I have to hand it to Paul Levitz: when the new “Legion of Super-Heroes” debuted and one of his first acts was to add villain Earth-Man to the ranks, I wasn’t convinced. It seemed like too easy a decision to create tension in the ranks and have the role of “outsider” added to the Legion.

Now that we’re five issues in, though, Levitz is making it work in a way that I should have seen coming. Levitz isn’t strictly going for the outsider tactic, he’s also adding in another classic story trope: redemption. And while Earth-Man’s path to righteousness is still a ways off from completion – rejecting his xenophobic compatriots may have happened last month, but his dialogue with Sun Boy this month shows that he’s still all about Earth first – he’s become a much more interesting character as his changes slowly play out.

It helps that Levitz is doing a good job of juggling plots here; with much of last issue devoted to the rescue of the twins, this month shifts back more towards the xenophobic attacks on aliens on Earth, as well as the search for a new Green Lantern. Plus, of course, Brainiac 5 continues to ignore everyone else’s plotlines (as he should), and Shadow Lass’ story from last issue continues to advance. And while some characters still have yet to enter the spotlight or do more than appear in backgrounds, with such a large cast one gets the impression that they’ll get their chance to step forward before too long.

The joint pencil team of Yildiray Cinar and Francis Portela has settled in quite nicely.

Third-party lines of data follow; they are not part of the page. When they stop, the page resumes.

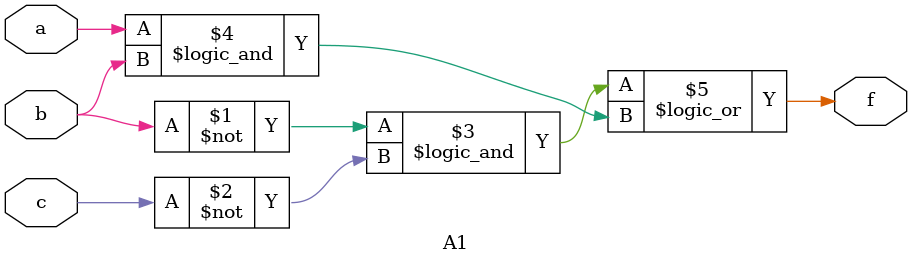
<source format=v>
`timescale 1ns / 1ps

module A1(
    input a,b,c,
    output f
);

assign f = (~b&&~c) || (a&&b);

endmodule
</source>
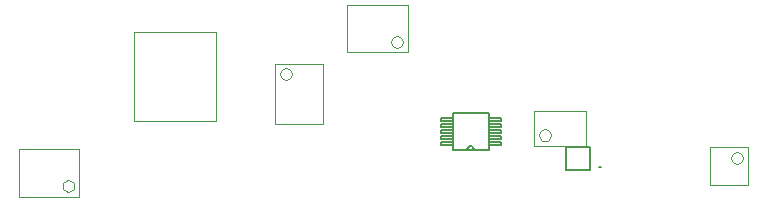
<source format=gbr>
G04*
G04 #@! TF.GenerationSoftware,Altium Limited,Altium Designer,24.1.2 (44)*
G04*
G04 Layer_Color=16711935*
%FSLAX44Y44*%
%MOMM*%
G71*
G04*
G04 #@! TF.SameCoordinates,32799FE6-DD90-4EFC-9ADB-317E97FF397D*
G04*
G04*
G04 #@! TF.FilePolarity,Positive*
G04*
G01*
G75*
%ADD10C,0.2000*%
%ADD14C,0.1000*%
%ADD15C,0.1524*%
%ADD96C,0.1270*%
D10*
X639600Y71001D02*
X637600D01*
X639600D01*
D14*
X193400Y54700D02*
X192730Y57200D01*
X190900Y59030D01*
X188400Y59700D01*
X185900Y59030D01*
X184070Y57200D01*
X183400Y54700D01*
X184070Y52200D01*
X185900Y50370D01*
X188400Y49700D01*
X190900Y50370D01*
X192730Y52200D01*
X193400Y54700D01*
X471500Y176900D02*
X470830Y179400D01*
X469000Y181230D01*
X466500Y181900D01*
X464000Y181230D01*
X462170Y179400D01*
X461500Y176900D01*
X462170Y174400D01*
X464000Y172570D01*
X466500Y171900D01*
X469000Y172570D01*
X470830Y174400D01*
X471500Y176900D01*
X377500Y149180D02*
X376830Y151680D01*
X375000Y153510D01*
X372500Y154180D01*
X370000Y153510D01*
X368170Y151680D01*
X367500Y149180D01*
X368170Y146680D01*
X370000Y144850D01*
X372500Y144180D01*
X375000Y144850D01*
X376830Y146680D01*
X377500Y149180D01*
X759700Y78500D02*
X759030Y81000D01*
X757200Y82830D01*
X754700Y83500D01*
X752200Y82830D01*
X750370Y81000D01*
X749700Y78500D01*
X750370Y76000D01*
X752200Y74170D01*
X754700Y73500D01*
X757200Y74170D01*
X759030Y76000D01*
X759700Y78500D01*
X596700Y97500D02*
X596030Y100000D01*
X594200Y101830D01*
X591700Y102500D01*
X589200Y101830D01*
X587370Y100000D01*
X586700Y97500D01*
X587370Y95000D01*
X589200Y93170D01*
X591700Y92500D01*
X594200Y93170D01*
X596030Y95000D01*
X596700Y97500D01*
X146400Y45700D02*
Y85700D01*
X197400Y45700D02*
Y85700D01*
X146400D02*
X197400D01*
X146400Y45700D02*
X197400D01*
X424500Y167900D02*
Y207900D01*
X475500Y167900D02*
Y207900D01*
X424500D02*
X475500D01*
X424500Y167900D02*
X475500D01*
X363500Y107180D02*
X403500D01*
X363500Y158180D02*
X403500D01*
Y107180D02*
Y158180D01*
X363500Y107180D02*
Y158180D01*
X244300Y109380D02*
Y185380D01*
X313300Y109380D02*
Y185380D01*
X244300Y109380D02*
X313300D01*
X244300Y185380D02*
X313300D01*
X763700Y55500D02*
Y87500D01*
X731700Y55500D02*
Y87500D01*
X763700D01*
X731700Y55500D02*
X763700D01*
X582700Y118500D02*
X626700D01*
X582700Y88500D02*
X626700D01*
Y118500D01*
X582700Y88500D02*
Y118500D01*
D15*
X532148Y85406D02*
X531255Y87561D01*
X529100Y88454D01*
X526945Y87561D01*
X526052Y85406D01*
X513606Y89470D02*
Y92264D01*
X503700Y89470D02*
X513606D01*
X503700D02*
Y92264D01*
X513606D01*
Y94550D02*
Y97344D01*
X503700Y94550D02*
X513606D01*
X503700D02*
Y97344D01*
X513606D01*
Y99376D02*
Y102424D01*
X503700Y99630D02*
X513606Y99376D01*
X503700Y99630D02*
Y102424D01*
X513606D01*
Y104456D02*
Y107250D01*
X503700Y104456D02*
X513606D01*
X503700D02*
Y107250D01*
X513606D01*
Y109536D02*
Y112330D01*
X503700Y109536D02*
X513606D01*
X503700D02*
Y112330D01*
X513606D01*
X544594Y109536D02*
Y112330D01*
X554500D01*
Y109536D02*
Y112330D01*
X544594Y109536D02*
X554500D01*
X544594Y104456D02*
Y107250D01*
X554500D01*
Y104456D02*
Y107250D01*
X544594Y104456D02*
X554500D01*
X544594Y99376D02*
Y102424D01*
X554500Y102170D01*
Y99376D02*
Y102170D01*
X544594Y99376D02*
X554500D01*
X544594Y94550D02*
Y97344D01*
X554500D01*
Y94550D02*
Y97344D01*
X544594Y94550D02*
X554500D01*
X544594Y89470D02*
Y92264D01*
X554500D01*
Y89470D02*
Y92264D01*
X544594Y89470D02*
X554500D01*
X513606Y116394D02*
X544594D01*
Y85406D02*
Y116394D01*
X532148Y85406D02*
X544594D01*
X526052D02*
X532148D01*
X513606D02*
X526052D01*
X513606D02*
Y116394D01*
D96*
X609600Y68001D02*
X629600D01*
X609600D02*
Y88001D01*
X629600D01*
Y68001D02*
Y88001D01*
M02*

</source>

They’ve each got similarities and differences, but the book looks like a cohesive whole, a rarity in a multi-artist comic. I’m growing to love the way Portela’s characters are a little more exaggerated and ballooned, coupled with sharp and slightly over the top facial features. It’s fun, even as Cinar’s pencils are slightly softer and tempered, smoothed out with Wayne Faucher’s inks. Even characters not necessarily in the forefront of the issue bode well from Cinar, and his care goes a long way.

In a market where grim and dark is the order of the day, “Legion of Super-Heroes” still feels fresh and fun. Considering Levitz is able to slip in modern day topics of anti-immigration and racism into the comic and still let it feel light and upbeat, that’s a nice feat. “Legion of Super-Heroes” has quickly settled into a fun niche of its own.